The head of China's statistics bureau ordered statisticians to stop using methods that introduce innaccuracies in grain statistics. In doing so, he reveals some of the problems that plague China's statistical system.
On June 9, 2013, Ma Jiantang--commuist party chief and director of China's National Bureau of Statistics--was inspecting the summer grain crop in Anhui Province when he called for local statistical survey personnel to ensure the correctness and truthfulness of statistics on grain output. His comments implicitly reveal some of the problems with the statistics.
Actually, China's grain statistics are among the few agricultural data items that are estimated with statistically sound survey methods. Most agricultural data is still reported up from level to level using administrative methods. But for grain crops, the statistics bureau selects a national sample of villages and plots of land and sends out survey teams to collect cuttings from fields in order to estimate yields. Area planted is based on surveys of farmers' reported plantings in the sample villages which are benchmarked to total crop area measured in decennial agricultural censuses.
The main problem seems to be that the survey teams fail to strictly follow procedures and the National Bureau has no means of knowing how the survey teams actually collect the data. The survey teams are composed of provincial and local statisticians, town and village officials. Based on Mr. Ma's orders, it sounds like local survey teams adopt varying methods, either out of laziness or intent to bias the statistics.
Mr. Ma ordered sample survey teams to strictly implement scientific sampling and estimation methods in a unified and standardized manner. In other words, "Do it the way we told you to do it!"
Ma ordered the statisticians to take actual cuttings from actually measured sample fields without expanding or shrinking the number. In other words, "Don't just make up numbers because it's too much trouble to go out to the village and actually take samples. Record what the number actually was, not what you think it should be! Measure the field with a tape measure, not a bamboo rod!"

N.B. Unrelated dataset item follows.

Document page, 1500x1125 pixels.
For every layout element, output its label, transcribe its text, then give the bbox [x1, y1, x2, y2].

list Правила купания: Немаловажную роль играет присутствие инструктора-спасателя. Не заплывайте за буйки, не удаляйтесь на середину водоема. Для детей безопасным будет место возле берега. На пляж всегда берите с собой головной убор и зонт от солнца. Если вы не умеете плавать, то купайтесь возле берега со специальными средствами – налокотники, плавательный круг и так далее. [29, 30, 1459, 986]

Ma said not to miss any grain on the stalks and carefully measure every grain; thresh the grain carefully; and don't take grain from another field to measure output from a sample field. In other words, "Don't be lazy about measuring the grain, and if all the stalks in a field were killed by bugs put down a zero--don't go looking for a 'better' field as a substitute!"
Ma told them to carefully dry the grain, accurately measure the moisture and weight, and make reasonable estimates of losses based on local practices in harvesting and storing grain. In other words, "Don't record an overestimate of the weight of wet grain and don't forget to deduct the grain that falls on the ground and gets eaten by rats when it's shoveled into bags!"
Mr. Ma said to follow strict regulations in auditing and reporting data up to the next level. In other words, "Don't pad the numbers to make the local officials look good or to qualify for subsidies!"
Ma Jiantang's orders are a reminder that procedures are rarely carried out as they are written. While the leaders may have devised "scientific" methods learned from western "experts," they rarely have any control over how procedures are implemented on the ground by people who have a grade school education or who have an interest in manipulating the data. China's "scientific" approach to development is rarely scientific in actuality since one of the foundations of science is strict standardized procedures. Standardization is antithetical to Chinese society which is based on the "hills are high and emperor is far away" maxim that has always conferred flexibility on local officials in implementing the "emperor's" orders.
The implicit acknowledgement of the statistics' lack of accuracy and truthfulness will come as a surprise to Mr. Chen Xiwen, the Chinese communist party's top rural policy advisor. In 2008, Mr. Chen felt compelled to assure the world that China's grain statistics are true and reliable because they are based on scientific survey methods.